In this weekly column, art critic Lori Waxman adapts her 60wrd/min project to review work by artists whose practice has been affected by the pandemic. Waxman covers shows that have been cancelled, postponed, shuttered, made remote or opened by limited appointment, as well as art made during quarantine. Reviews are written in the order in which requests are received. This iteration of 60wrd/min is a democratic, good-faith effort to document more of the art making that is happening at a time when much of it is relatively unobserved.

Cynthia O’Hern, “Sensing the Flux,” felted wool, 96 x 60 inches, 2020.
When wrapped around bodies, wool promises warmth and dryness in even the most awful weather. In the hands of Cynthia O’Hern, a master of felting, it proves capable of confronting other sorts of human trials. O’Hern mattes wool fibers together to create realistic nudes so palpably tangled with nerves and sinews, so viscerally mottled in shades of bruise, as to seem nearly skinless. Two of her larger-than-life-size tapestries, on view earlier this fall in Threads Laid Bare, a group exhibition at Drake University’s Anderson Gallery in Des Moines, offer little comfort but plenty of raw honesty. In “The H(a)unch,” a woman squats with her back to us, her spine and ribs painfully articulated, her pose a defiant combination of primal and professional. In “Sensing the Flux,” a bust of a woman grips her chin, gnashes her teeth, and bulges her eyes in a state of terrifying anxiety.

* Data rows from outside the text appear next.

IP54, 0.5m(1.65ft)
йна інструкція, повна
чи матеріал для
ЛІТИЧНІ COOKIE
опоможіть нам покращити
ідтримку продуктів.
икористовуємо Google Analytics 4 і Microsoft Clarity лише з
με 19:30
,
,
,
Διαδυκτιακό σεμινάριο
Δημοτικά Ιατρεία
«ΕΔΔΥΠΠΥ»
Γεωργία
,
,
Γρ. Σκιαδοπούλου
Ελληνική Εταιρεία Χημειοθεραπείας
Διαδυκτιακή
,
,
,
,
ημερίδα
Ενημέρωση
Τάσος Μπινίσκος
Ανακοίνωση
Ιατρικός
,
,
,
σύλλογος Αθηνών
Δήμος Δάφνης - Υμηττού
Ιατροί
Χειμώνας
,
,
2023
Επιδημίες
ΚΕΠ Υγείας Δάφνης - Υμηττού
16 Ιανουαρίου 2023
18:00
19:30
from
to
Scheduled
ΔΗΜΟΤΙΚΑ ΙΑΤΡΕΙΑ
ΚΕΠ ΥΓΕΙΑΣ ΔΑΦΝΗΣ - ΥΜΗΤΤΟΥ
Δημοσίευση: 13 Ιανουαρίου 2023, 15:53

No surprise that it was made in 2020.
—2020-11-30 2:17 PM

Dana Melamed, “Untitled 2.1,” clay, acrylic and ink on paper, 22 x 30 inches, 2020.

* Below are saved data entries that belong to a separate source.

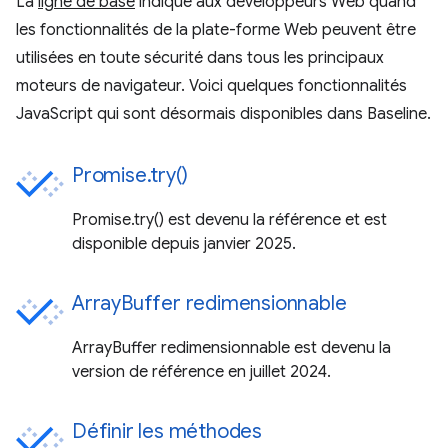
La
ligne de base
indique aux développeurs Web quand
les fonctionnalités de la plate-forme Web peuvent être
utilisées en toute sécurité dans tous les principaux
moteurs de navigateur. Voici quelques fonctionnalités
JavaScript qui sont désormais disponibles dans Baseline.
Promise.try()
Promise.try() est devenu la référence et est
disponible depuis janvier 2025.
ArrayBuffer redimensionnable
ArrayBuffer redimensionnable est devenu la
version de référence en juillet 2024.
Définir les méthodes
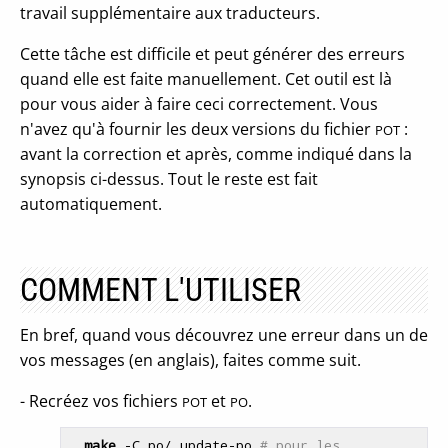
travail supplémentaire aux traducteurs.
Cette tâche est difficile et peut générer des erreurs
quand elle est faite manuellement. Cet outil est là
pour vous aider à faire ceci correctement. Vous
n'avez qu'à fournir les deux versions du fichier
:
POT
avant la correction et après, comme indiqué dans la
synopsis ci-dessus. Tout le reste est fait
automatiquement.
COMMENT L'UTILISER
En bref, quand vous découvrez une erreur dans un de
vos messages (en anglais), faites comme suit.
- Recréez vos fichiers
et
.
POT
PO
make
 -C po/ update-po 
# pour les 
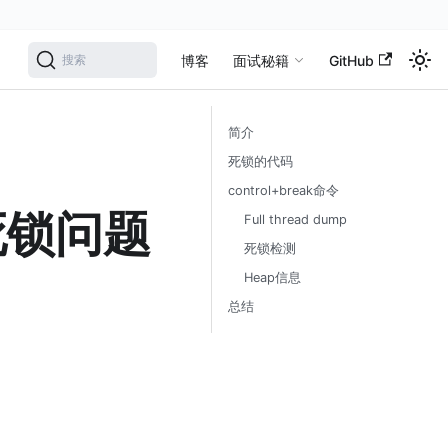
学
博客
面试秘籍
GitHub
搜索
简介
死锁的代码
control+break命令
程死锁问题
Full thread dump
死锁检测
Heap信息
总结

When the pandemic forced New York’s Lesley Heller Gallery to permanently shutter this spring after twenty-five years of existence, the exhibition that closed with it, unseen, was Dana Melamed’s Natural Suspension. Looking at images of the artwork meant to have been displayed, the irony of their apocalyptic vision is palpable. A series of drawings from 2018 use acrylic, ink and clay to fill sheets of paper with brutal, sprawling tangles at once arboreal and human, as if mammoth thorny brambles were also diseased lungs, flayed flesh and spindly bones. Ochre washes add an earthy dimensionality, a breath of aliveness, though not necessarily a human one. Three small sculptures, carved from cholla wood, weave endless stairways around dry and leafless trees, dense with shaggy bark. Their bareness disheartens, but in being foreboding they are not unmagical. The ills of nature entwine with the illnesses of humanity, and we are all now suspended.
—2020-12-02 1:15 PM

Sophie Treppendahl, “Socially Distanced Picnic,” oil on canvas, 48 x 70 inches, 2020.

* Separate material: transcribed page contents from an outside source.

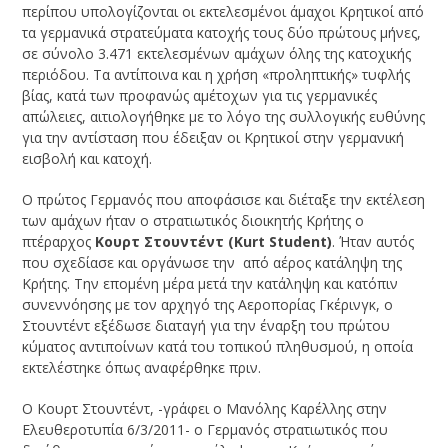
περίπου υπολογίζονται οι εκτελεσμένοι άμαχοι Κρητικοί από
τα γερμανικά στρατεύματα κατοχής τους δύο πρώτους μήνες,
σε σύνολο 3.471 εκτελεσμένων αμάχων όλης της κατοχικής
περιόδου. Τα αντίποινα και η χρήση «προληπτικής» τυφλής
βίας, κατά των προφανώς αμέτοχων για τις γερμανικές
απώλειες, αιτιολογήθηκε με το λόγο της συλλογικής ευθύνης
για την αντίσταση που έδειξαν οι Κρητικοί στην γερμανική
εισβολή και κατοχή.
Ο πρώτος Γερμανός που αποφάσισε και διέταξε την εκτέλεση
των αμάχων ήταν ο στρατιωτικός διοικητής Κρήτης ο
πτέραρχος
Κουρτ Στουντέντ (Kurt Student)
. Ήταν αυτός
που σχεδίασε και οργάνωσε την από αέρος κατάληψη της
Κρήτης. Την επομένη μέρα μετά την κατάληψη και κατόπιν
συνεννόησης με τον αρχηγό της Αεροπορίας Γκέρινγκ, ο
Στουντέντ εξέδωσε διαταγή για την έναρξη του πρώτου
κύματος αντιποίνων κατά του τοπικού πληθυσμού, η οποία
εκτελέστηκε όπως αναφέρθηκε πριν.
Ο Κουρτ Στουντέντ, -γράφει ο Μανόλης Καρέλλης στην
Ελευθεροτυπία 6/3/2011- ο Γερμανός στρατιωτικός που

Fête Galante, a group exhibition curated by Gwendolyn Zabicki and shown recently at Heaven Gallery, is peculiarly timed. Certainly, it’s poignant in this era of social distancing to contemplate our temporary inability to safely party together indoors and out, but most of these paintings—gorgeous and colorful to a one—offer up festive pleasures of which even Dr. Fauci would approve. Karen Azarnia’s glowing, washy “Yellow Lily” has nary a person in sight. The erotic shenanigans got up to by the pair in Katarina Janeckova’s loosely brushed “Power Couple” are less orgiastic than domestic. The deliciously thick swirls of paint in three floral pictures by Tess Michalik can be consumed solo, like frosting roses on a cake. Kelly Neibert’s “Stormy on a Floral Chair” is no picture of a crush perched on a bar stool; it’s a grey tabby curled up amid dizzying swirls of tapestry, a can of Old Style just visible at the rear. That hottie in the cowboy hat, plaid shirt and diamond earring, posed against a hot-pink ground in Greta Waller’s tight little oil portrait? Probably a Zoom date. The largest picture, Sophie Treppendahl’s picnic, complete with charmingly naïve watermelon slices and cheese plates atop a checkered blanket, frames its two guests at opposite edges of the six-foot-wide canvas. Shindigs for our times, indeed.